Source data section start

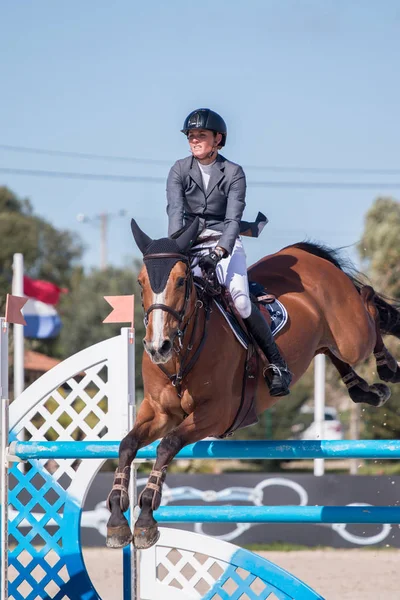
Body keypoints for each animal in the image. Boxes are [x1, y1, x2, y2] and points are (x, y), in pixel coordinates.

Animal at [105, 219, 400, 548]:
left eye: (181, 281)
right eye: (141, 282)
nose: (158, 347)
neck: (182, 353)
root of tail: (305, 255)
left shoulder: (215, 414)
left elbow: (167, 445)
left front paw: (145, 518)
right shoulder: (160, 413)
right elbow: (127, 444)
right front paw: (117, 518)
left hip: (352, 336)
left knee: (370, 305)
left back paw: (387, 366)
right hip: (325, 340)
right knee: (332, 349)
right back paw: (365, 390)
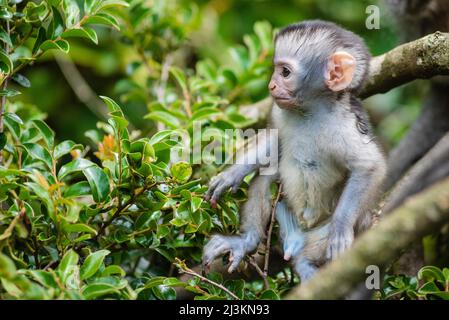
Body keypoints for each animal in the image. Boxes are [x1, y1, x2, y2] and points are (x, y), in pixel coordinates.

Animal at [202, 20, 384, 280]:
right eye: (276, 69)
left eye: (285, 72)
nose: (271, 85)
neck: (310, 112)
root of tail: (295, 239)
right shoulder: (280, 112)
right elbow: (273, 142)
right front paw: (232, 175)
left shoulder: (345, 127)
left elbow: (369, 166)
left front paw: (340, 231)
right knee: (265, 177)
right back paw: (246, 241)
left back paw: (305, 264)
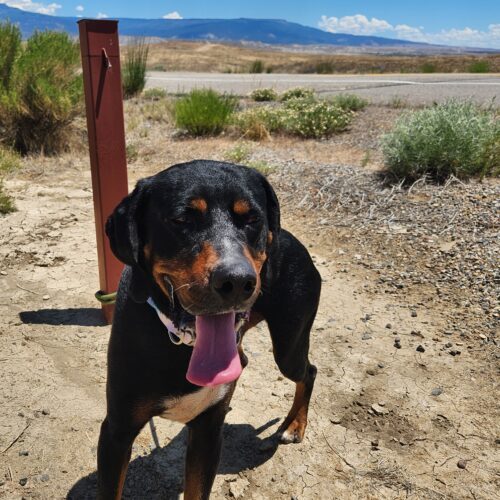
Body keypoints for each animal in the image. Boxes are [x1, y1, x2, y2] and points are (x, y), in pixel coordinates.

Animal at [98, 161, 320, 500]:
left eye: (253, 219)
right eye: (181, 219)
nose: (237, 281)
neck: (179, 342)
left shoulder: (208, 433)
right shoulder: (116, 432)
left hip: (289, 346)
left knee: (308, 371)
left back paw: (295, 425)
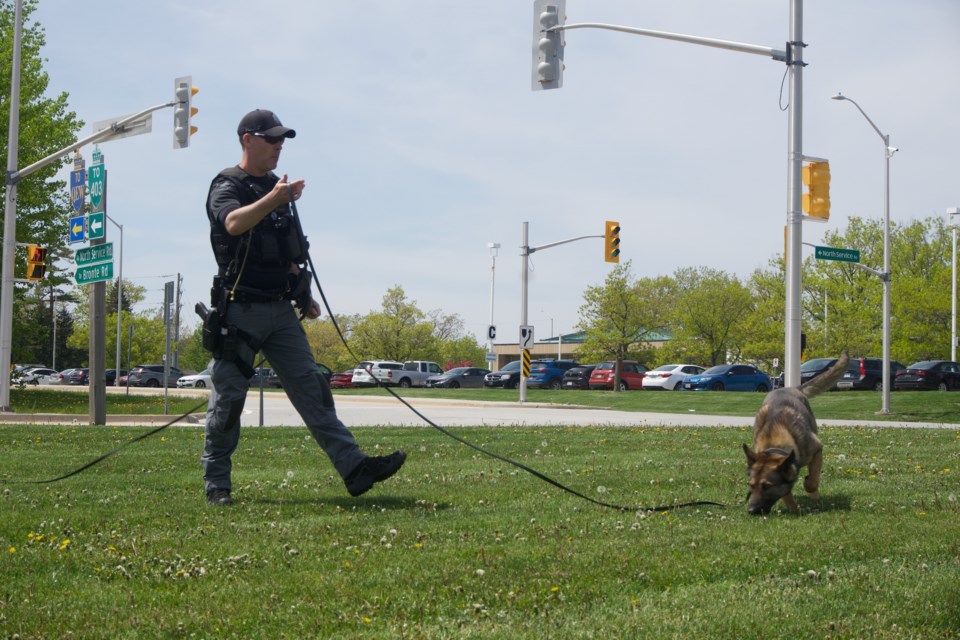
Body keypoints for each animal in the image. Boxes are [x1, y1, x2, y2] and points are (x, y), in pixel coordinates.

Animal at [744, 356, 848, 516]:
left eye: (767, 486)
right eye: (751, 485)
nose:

Source data section end
Source data section start

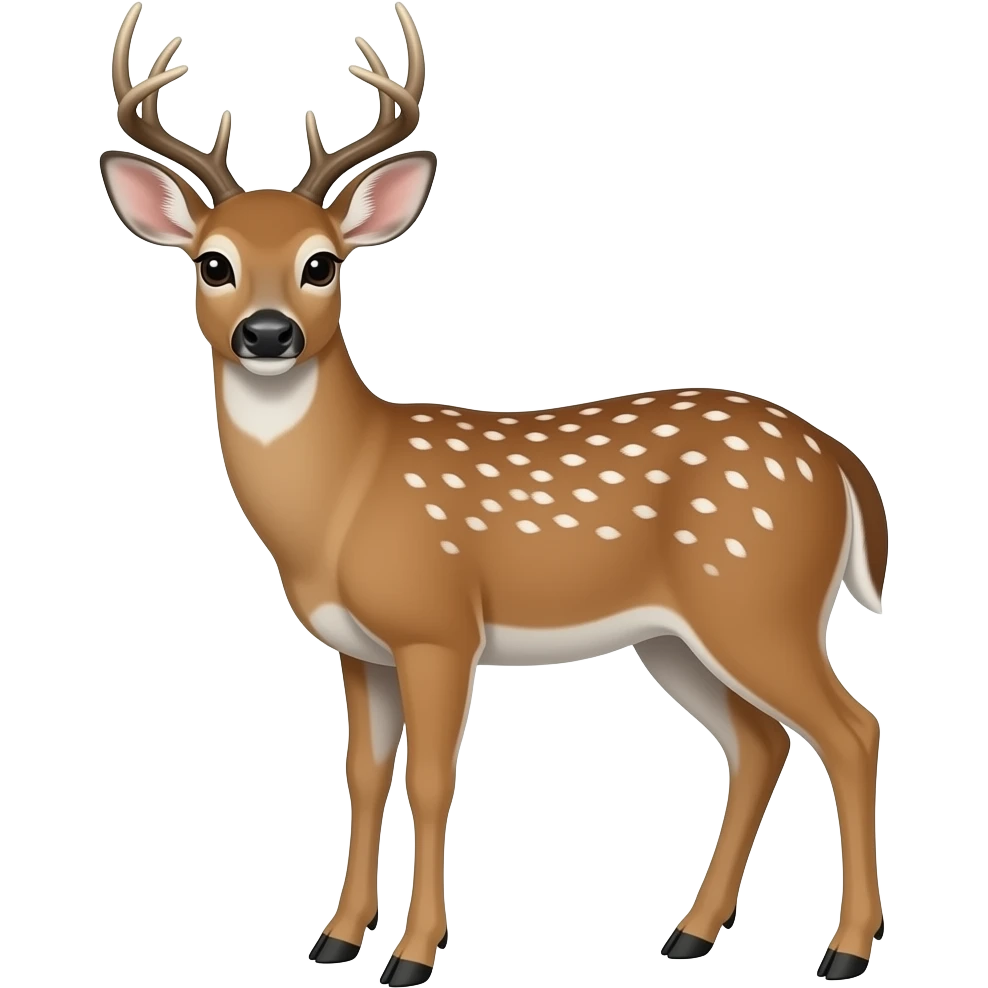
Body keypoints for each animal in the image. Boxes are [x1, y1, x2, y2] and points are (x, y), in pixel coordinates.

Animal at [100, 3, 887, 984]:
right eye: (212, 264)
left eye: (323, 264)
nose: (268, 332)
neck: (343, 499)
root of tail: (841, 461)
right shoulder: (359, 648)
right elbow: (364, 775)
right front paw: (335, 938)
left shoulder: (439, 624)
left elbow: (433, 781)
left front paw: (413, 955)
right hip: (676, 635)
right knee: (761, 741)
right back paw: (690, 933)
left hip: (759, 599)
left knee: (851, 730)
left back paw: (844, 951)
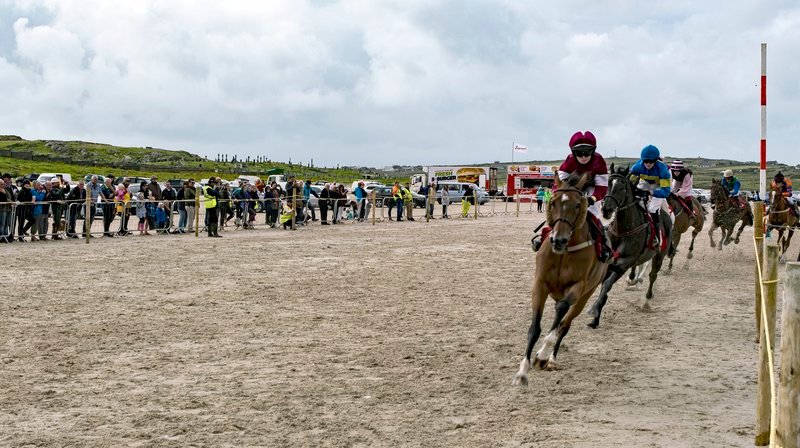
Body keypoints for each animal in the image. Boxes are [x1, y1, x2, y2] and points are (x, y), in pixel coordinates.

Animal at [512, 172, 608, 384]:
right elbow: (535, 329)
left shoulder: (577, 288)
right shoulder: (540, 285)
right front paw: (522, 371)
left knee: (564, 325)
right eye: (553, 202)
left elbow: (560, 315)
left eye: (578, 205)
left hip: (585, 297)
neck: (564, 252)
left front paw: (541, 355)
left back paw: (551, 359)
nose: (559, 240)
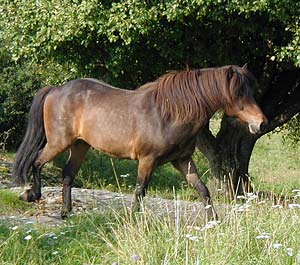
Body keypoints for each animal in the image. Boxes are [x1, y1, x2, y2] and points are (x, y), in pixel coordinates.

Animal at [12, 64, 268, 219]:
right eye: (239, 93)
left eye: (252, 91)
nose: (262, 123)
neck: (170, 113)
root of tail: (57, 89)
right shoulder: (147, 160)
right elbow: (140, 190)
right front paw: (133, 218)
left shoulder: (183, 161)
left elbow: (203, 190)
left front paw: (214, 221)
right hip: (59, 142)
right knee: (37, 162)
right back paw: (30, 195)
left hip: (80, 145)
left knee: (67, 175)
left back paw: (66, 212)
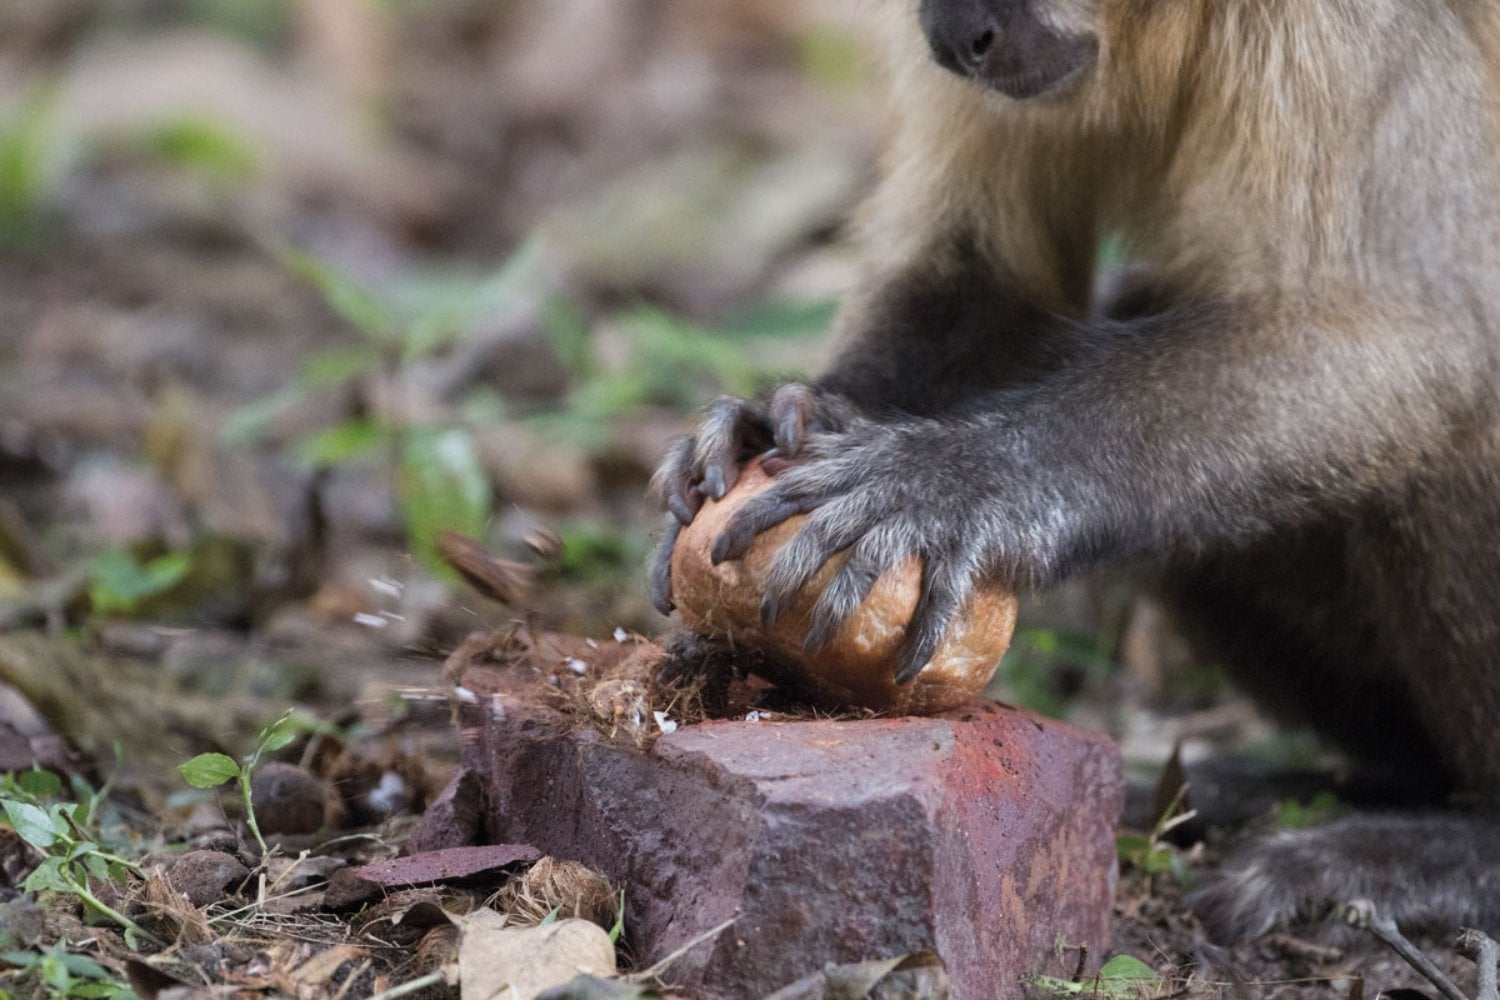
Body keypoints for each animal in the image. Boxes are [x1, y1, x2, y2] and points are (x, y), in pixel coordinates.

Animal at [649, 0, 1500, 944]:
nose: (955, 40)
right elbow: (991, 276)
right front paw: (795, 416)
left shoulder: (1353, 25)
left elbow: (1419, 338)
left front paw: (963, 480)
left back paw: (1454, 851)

Source data section end
Source data section start

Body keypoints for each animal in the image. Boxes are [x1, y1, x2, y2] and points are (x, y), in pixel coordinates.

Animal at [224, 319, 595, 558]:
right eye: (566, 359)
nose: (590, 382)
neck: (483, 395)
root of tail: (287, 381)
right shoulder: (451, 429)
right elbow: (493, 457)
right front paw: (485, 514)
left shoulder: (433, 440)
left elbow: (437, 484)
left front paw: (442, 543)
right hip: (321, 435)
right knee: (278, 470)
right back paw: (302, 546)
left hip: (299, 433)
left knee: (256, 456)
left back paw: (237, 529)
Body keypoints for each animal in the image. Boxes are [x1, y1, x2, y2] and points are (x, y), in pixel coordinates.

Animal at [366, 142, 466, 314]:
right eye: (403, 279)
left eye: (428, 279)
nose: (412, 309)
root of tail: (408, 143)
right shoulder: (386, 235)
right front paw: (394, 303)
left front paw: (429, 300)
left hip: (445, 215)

Source data section end

■ **Work task**:
Among the entries above, find every line holding "nose" and copy it.

■ **Answer to the problem**:
nose: (158, 347)
nose: (271, 85)
nose: (237, 281)
nose:
nose: (268, 332)
nose: (559, 240)
nose: (262, 123)
nose: (955, 40)
nose: (590, 382)
nose: (412, 309)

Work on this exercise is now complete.